Co-chair of the Responsible AI Strategy for the Environment (RAISE) committee at the Global Partnership on AI (GPAI), Tiedrich will be joined for the panel with experts from the OECD.AI Expert Group on AI Compute and Climate and others to launch and discuss the applications of their report “The AI footprint: measuring the environmental impacts of AI compute and applications.”
Their report examines existing measurement tools and key challenges for quantifying the positive and negative environmental impacts of training and deploying AI models and their applications. By creating and tracking AI-specific measures of compute, sharing best practices, and supporting new and innovative AI applications for fighting climate change, countries can help ensure that AI is trained and deployed in the most sustainable way possible, while minimizing negative impacts, for the good of the planet.
COP27 Panel: What is the environmental footprint of artificial Intelligence?
Online event, November 15, 2022, 10 – 11:15 EDT
Lee Tiedrich’s Work at Duke
A Duke ’88 alumna with a degree in electrical engineering and over 30 years of legal experience, Tiedrich has had a long career bridging technology, law, and policy. As a partner at the global law firm Covington & Burling LLP, she served as co-chair of the firm’s global and multi-disciplinary AI Initiative and counseled organizations on a broad range of data and technology matters, including policy, governance, intellectual property, transactions, regulatory, and digital transformation.

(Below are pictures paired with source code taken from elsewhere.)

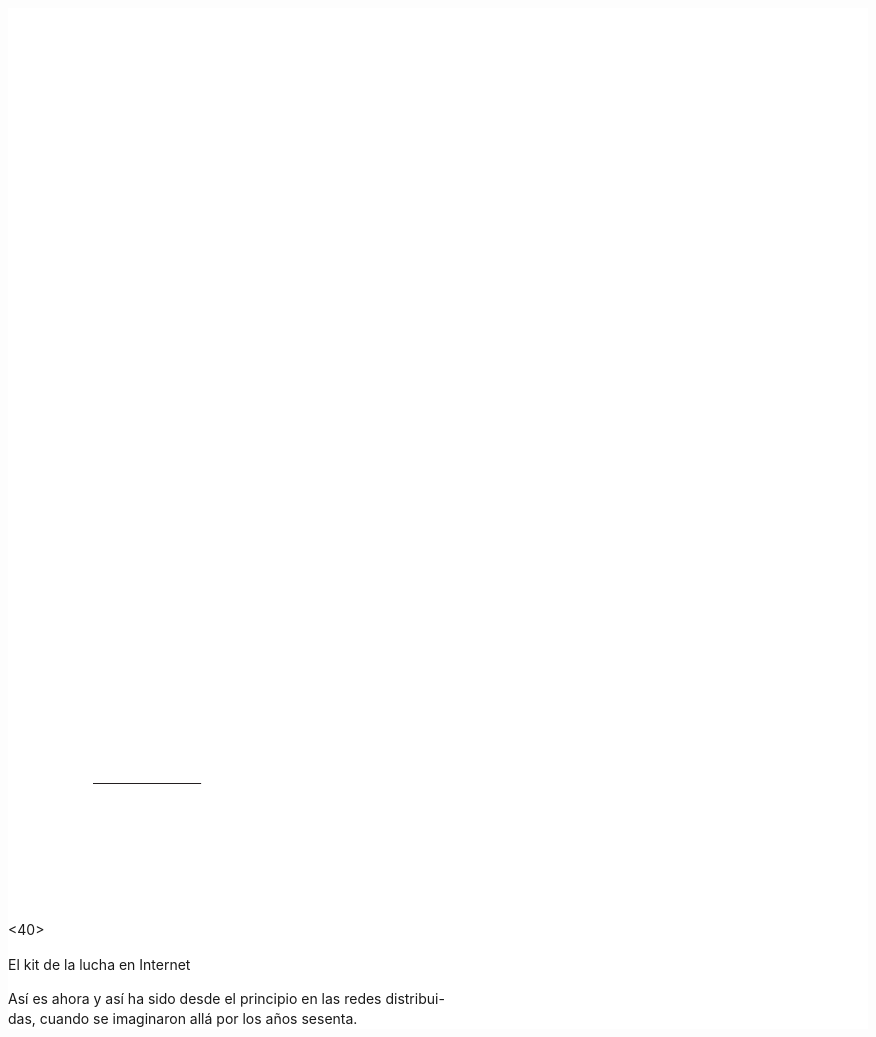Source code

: ![background image](lem05_kit_de_internet_web041.png)

<40\>

El kit de la lucha en Internet

Así es ahora y así ha sido desde el principio en las redes distribui-\
das, cuando se imaginaron allá por los años sesenta.
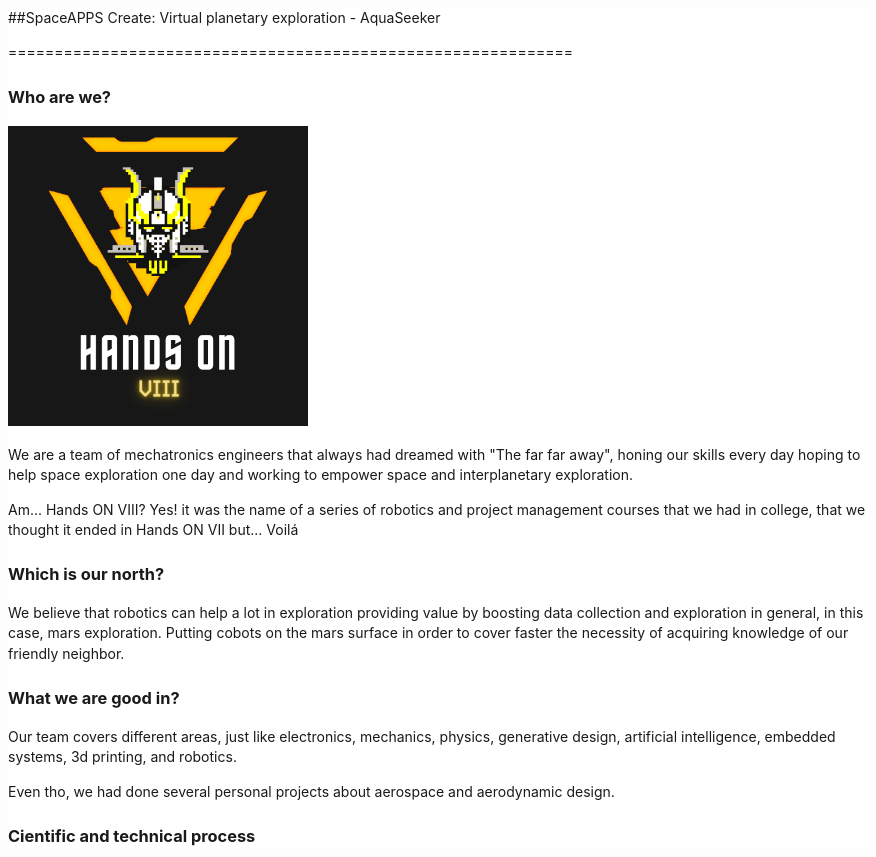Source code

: ##SpaceAPPS Create: Virtual planetary exploration - AquaSeeker 

=============================================================

### Who are we?

<img src="Black and Red Gaming Logo.png" alt="" class="center" width="300" height="300"/>

We are a team of mechatronics engineers that always had dreamed with "The far far away", honing our skills every day hoping to help space exploration one day 
and working to empower space and interplanetary exploration.

Am... Hands ON VIII? Yes! it was the name of a series of robotics and project management courses that we had in college, that we thought it ended in Hands ON VII but... Voilá

### Which is our north?
We believe that robotics can help a lot in exploration providing value by boosting data collection and exploration in general, in this case, mars exploration. Putting cobots on the mars surface in order to cover faster the necessity of acquiring knowledge of our friendly neighbor.

### What we are good in?
Our team covers different areas, just like electronics, mechanics, physics, generative design, artificial intelligence, embedded systems, 3d printing, and robotics.

Even tho, we had done several personal projects about aerospace and aerodynamic design.

### Cientific and technical process 
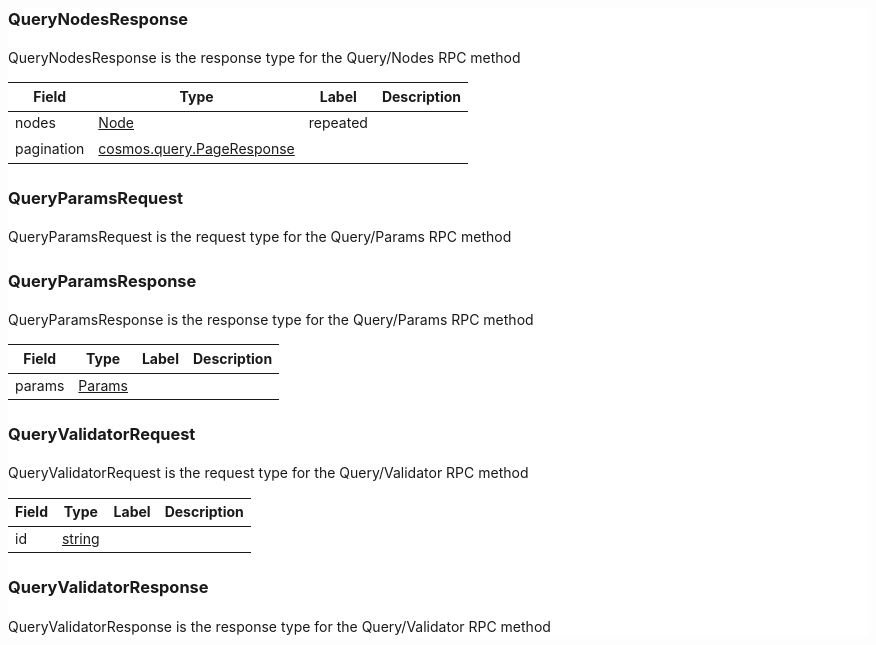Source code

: <a name="iritamod-node-QueryNodesResponse"></a>

### QueryNodesResponse
QueryNodesResponse is the response type for the Query/Nodes RPC method


| Field | Type | Label | Description |
| ----- | ---- | ----- | ----------- |
| nodes | [Node](#iritamod-node-Node) | repeated |  |
| pagination | [cosmos.query.PageResponse](#cosmos-query-PageResponse) |  |  |






<a name="iritamod-node-QueryParamsRequest"></a>

### QueryParamsRequest
QueryParamsRequest is the request type for the Query/Params RPC method






<a name="iritamod-node-QueryParamsResponse"></a>

### QueryParamsResponse
QueryParamsResponse is the response type for the Query/Params RPC method


| Field | Type | Label | Description |
| ----- | ---- | ----- | ----------- |
| params | [Params](#iritamod-node-Params) |  |  |






<a name="iritamod-node-QueryValidatorRequest"></a>

### QueryValidatorRequest
QueryValidatorRequest is the request type for the Query/Validator RPC method


| Field | Type | Label | Description |
| ----- | ---- | ----- | ----------- |
| id | [string](#string) |  |  |






<a name="iritamod-node-QueryValidatorResponse"></a>

### QueryValidatorResponse
QueryValidatorResponse is the response type for the Query/Validator RPC method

At Duke University, Tiedrich is the Distinguished Faculty Fellow in Ethical Technology with a dual appointment at Duke Law School and Duke Science & Society. Building upon her 30 years of practicing law at a leading global law firm and her electrical engineering studies, Professor Tiedrich focuses on developing practical solutions that help enable society to unlock the benefits of data, AI, and other emerging technologies in a trusted manner that also protects fundamental rights and our national security.
She currently teaches a Fall course in Artificial Intelligence Law and Policy, an upcoming new Spring course in Data Governance and Sharing, and the Ethical Technology practicum in both Fall and Spring semesters. In the Practicum, teams of graduate students from across Duke’s academic disciplines work on pressing real-world ethical tech projects with international, non-profit and corporate organizations.
Tiedrich also leads the Responsible Data and Emerging Technologies Program within Science & Society’s Ethical Tech program. In this work, Tiedrich drives interdisciplinary scholarship and thought leadership convenings with Duke faculty and external stakeholders for the development and analysis of best practices in data sharing, data governance, and the assessment of AI impacts.